Billions of miles driven is essential for both edge case identification/data collection and for the crash rate verification.
I think the millions of edge cases was referring to solving all signs, not the Stop/Traffic light task.
When it's ready, Tesla can just tell its cars to take pictures of every sign it sees where it's identification confidence is less than say 99% (plus likely other criteria to pre-filter the data), this will leave it's annotation team in India (with help from some experts in California) with all the sign edge cases to annotate.
I get what you're going for with the 99%.

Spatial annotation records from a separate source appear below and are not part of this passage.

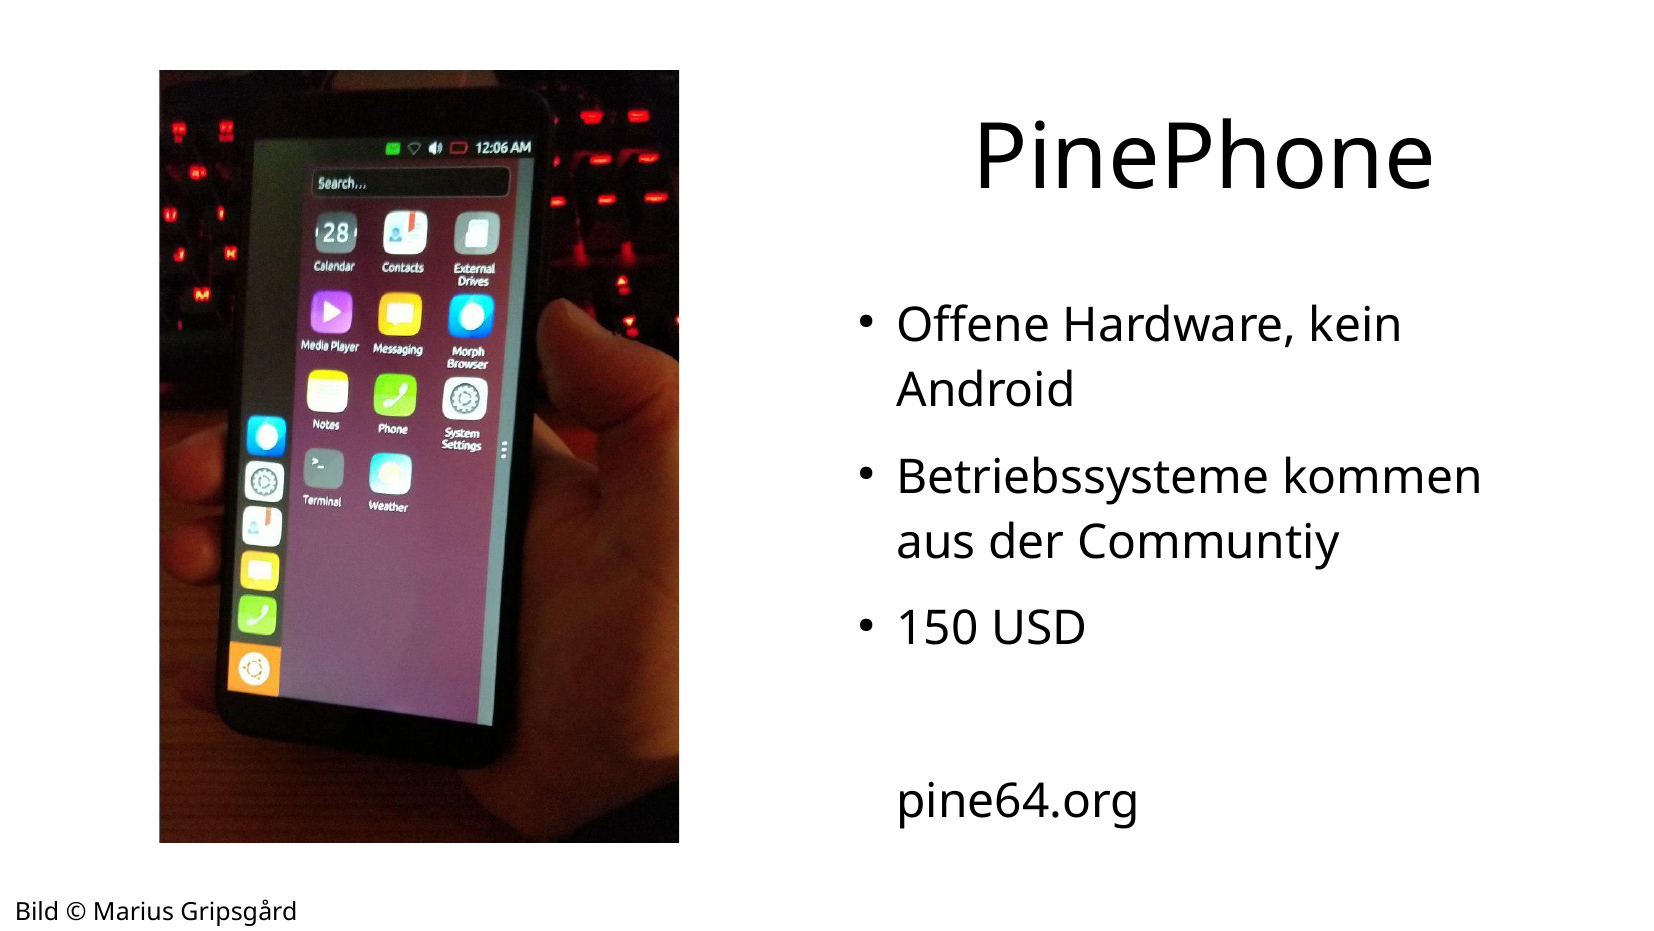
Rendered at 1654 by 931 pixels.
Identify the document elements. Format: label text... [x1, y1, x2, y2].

picture [159, 70, 680, 843]
title PinePhone [838, 49, 1571, 257]
list Offene Hardware, kein Android Betriebssysteme kommen aus der Communtiy 150 USD pine64.org [845, 290, 1572, 839]
text_box Bild © Marius Gripsgård [0, 885, 360, 929]
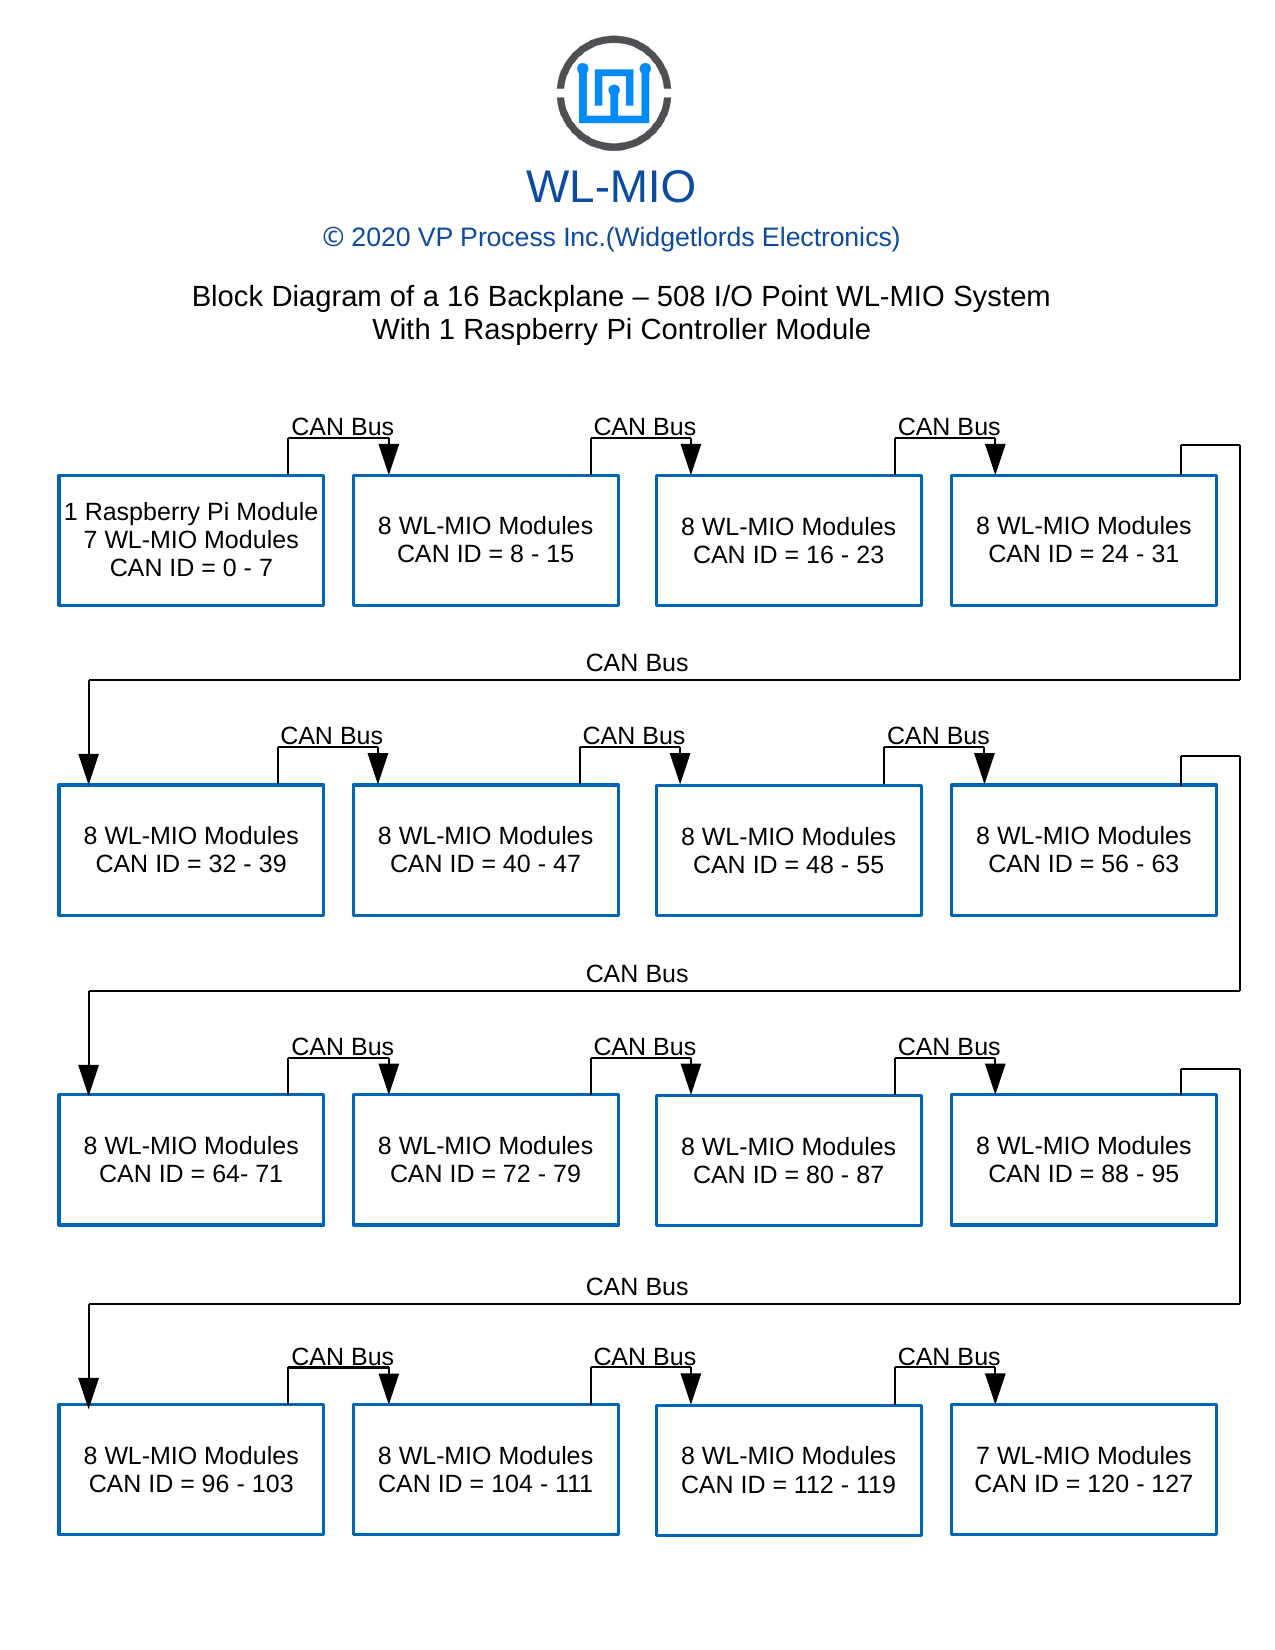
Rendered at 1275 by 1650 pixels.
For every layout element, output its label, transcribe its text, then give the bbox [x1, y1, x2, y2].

text_box 7 WL-MIO Modules CAN ID = 120 - 127 [951, 1404, 1217, 1535]
text_box CAN Bus [276, 1025, 410, 1071]
text_box 8 WL-MIO Modules CAN ID = 24 - 31 [951, 475, 1217, 606]
text_box CAN Bus [276, 1334, 410, 1380]
text_box 8 WL-MIO Modules CAN ID = 48 - 55 [656, 785, 922, 916]
text_box 8 WL-MIO Modules CAN ID = 104 - 111 [353, 1404, 619, 1535]
text_box 8 WL-MIO Modules CAN ID = 40 - 47 [353, 784, 619, 916]
text_box CAN Bus [578, 405, 712, 451]
text_box 8 WL-MIO Modules CAN ID = 112 - 119 [656, 1405, 922, 1536]
text_box WL-MIO © 2020 VP Process Inc.(Widgetlords Electronics) [283, 153, 939, 272]
text_box CAN Bus [883, 405, 1016, 451]
text_box CAN Bus [265, 714, 399, 760]
text_box 8 WL-MIO Modules CAN ID = 16 - 23 [656, 475, 922, 606]
picture [543, 23, 685, 153]
text_box CAN Bus [883, 1334, 1016, 1380]
text_box CAN Bus [872, 714, 1005, 760]
text_box 8 WL-MIO Modules CAN ID = 96 - 103 [59, 1404, 324, 1535]
text_box 8 WL-MIO Modules CAN ID = 72 - 79 [353, 1094, 619, 1225]
text_box 8 WL-MIO Modules CAN ID = 56 - 63 [951, 784, 1217, 916]
text_box CAN Bus [571, 952, 704, 998]
text_box CAN Bus [571, 641, 704, 686]
text_box 1 Raspberry Pi Module 7 WL-MIO Modules CAN ID = 0 - 7 [59, 475, 324, 606]
text_box 8 WL-MIO Modules CAN ID = 80 - 87 [656, 1095, 922, 1226]
text_box 8 WL-MIO Modules CAN ID = 8 - 15 [353, 475, 619, 606]
text_box Block Diagram of a 16 Backplane – 508 I/O Point WL-MIO System With 1 Raspberry Pi Controller Module [177, 272, 1164, 414]
text_box CAN Bus [276, 405, 410, 451]
text_box CAN Bus [578, 1334, 712, 1380]
text_box 8 WL-MIO Modules CAN ID = 88 - 95 [951, 1094, 1217, 1225]
text_box CAN Bus [571, 1265, 704, 1311]
text_box CAN Bus [883, 1025, 1016, 1070]
text_box CAN Bus [567, 714, 701, 760]
text_box CAN Bus [578, 1025, 712, 1070]
text_box 8 WL-MIO Modules CAN ID = 64- 71 [59, 1094, 324, 1225]
text_box 8 WL-MIO Modules CAN ID = 32 - 39 [59, 784, 324, 916]
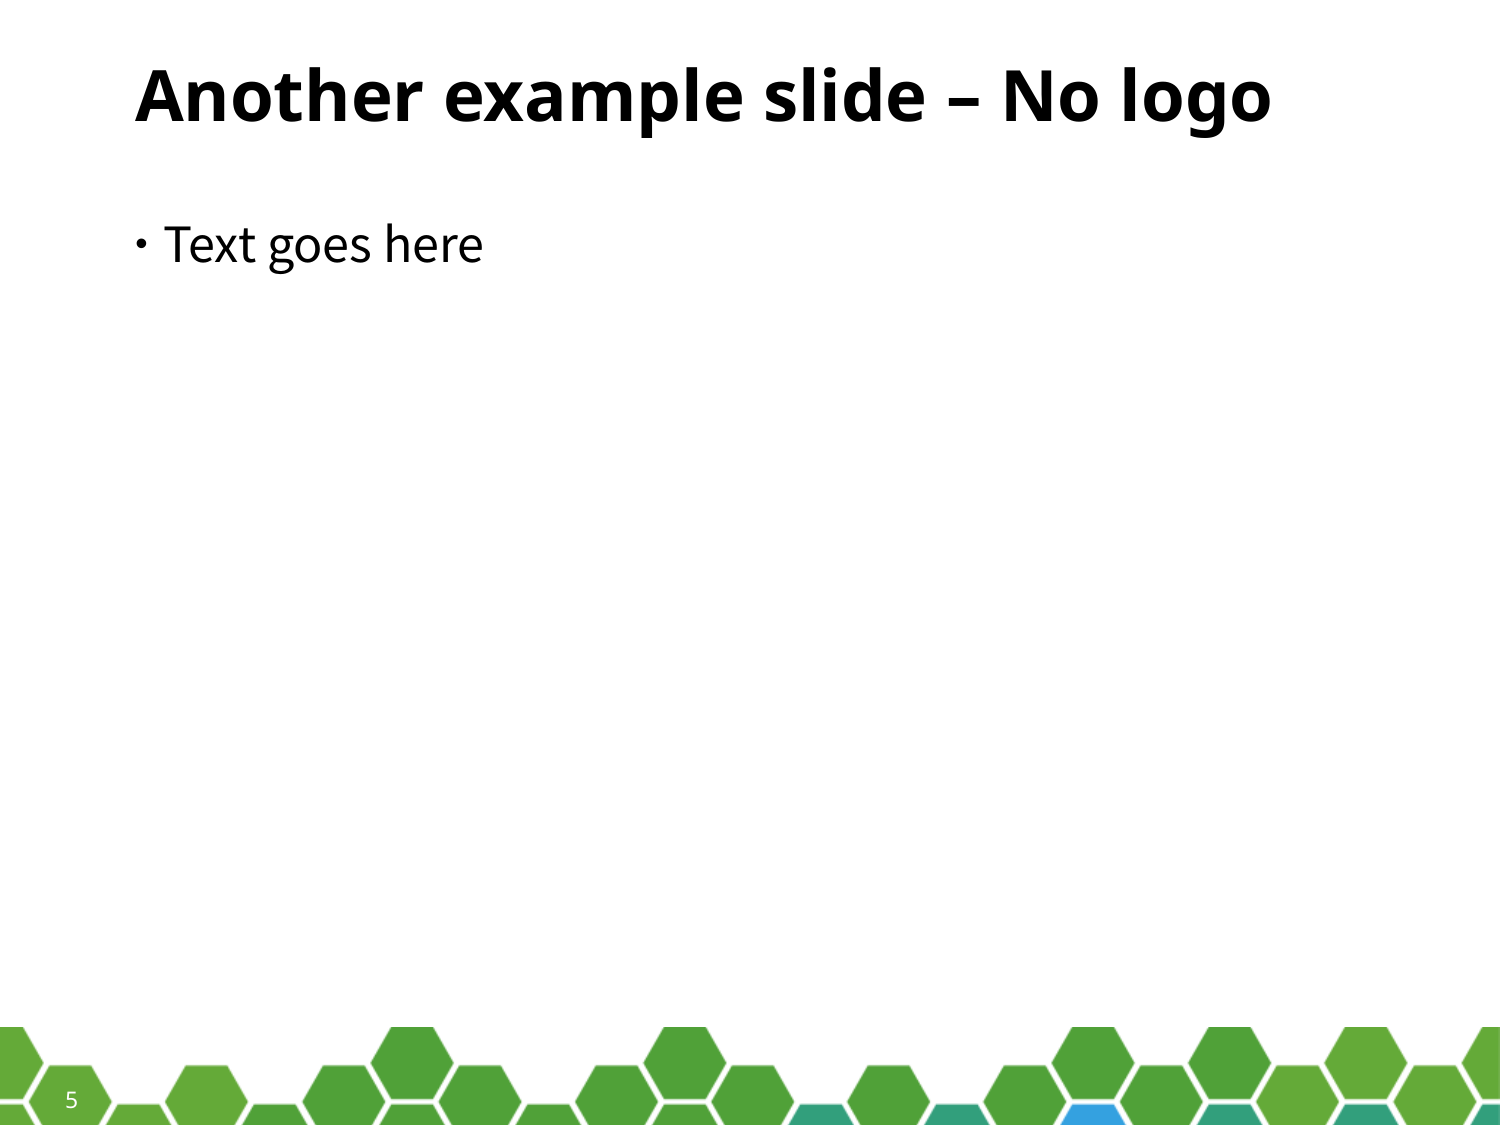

The actual confidence / True Predictive Rate, is going to need to be a lot higher than 99%.
A different way of thinking about 99% is some variation of:
- doesn't identify 1 stop light in 100 (== run red light!?!)
- doesn't identify 1 stop sign in 100
- identifies 1 stop sign / light in 100 as something different
My commute is pretty short, so I wouldn't see a failure each direction, or even each day. 99% probably gives me a weekly stop light recognition failure. Throw in the fact that I'm highly likely to be following somebody else, and the stop light recognition when it matters might mean 1 failure per month or 2. That's testable / beta test quality with engineers behind the wheel.
That's not something that's ready to be deployed to the fleet for general usage. That is good enough to run in shadow mode with an indicator on the dash showing a stop light (with information going back to the mothership every time a "run" a red light that shadow mode would stop me for, and vice versa).
I work in a manufacturing industry where (this is my own interpretation) - to get people to stop thinking in terms of 99% being really precise, we started measuring in units of DPM or Defects Per Million. In DPM, 99% quality is 10,000 wrong per 1M (stop lights in this case).
Once you've got your quality level to 10k DPM, then you Pareto the 10k failures and start fixing those. If you're lucky, the big ones will be measured in 1000's of DPM.
Once those are fixed, and your overall DPM is down to 1k, then you Pareto what's left and start fixing things in the 100's.
Etc..
My off-the-cuff guess is that stop light recognition is going to need to be single or double digit DPM (4 or 5 9's) to start thinking about using it on the street by car owners as a driver assistance feature. Or some fraction of DPM that rounds to 0 (or 6 9's).
Kinda like if your credit card fraud detector is 99% quality, then that means you're only rejecting 1 transaction per 100 for fraud that isn't actually fraudulent.
Or 99% quality check processing at a bank is existentially bad for the bank.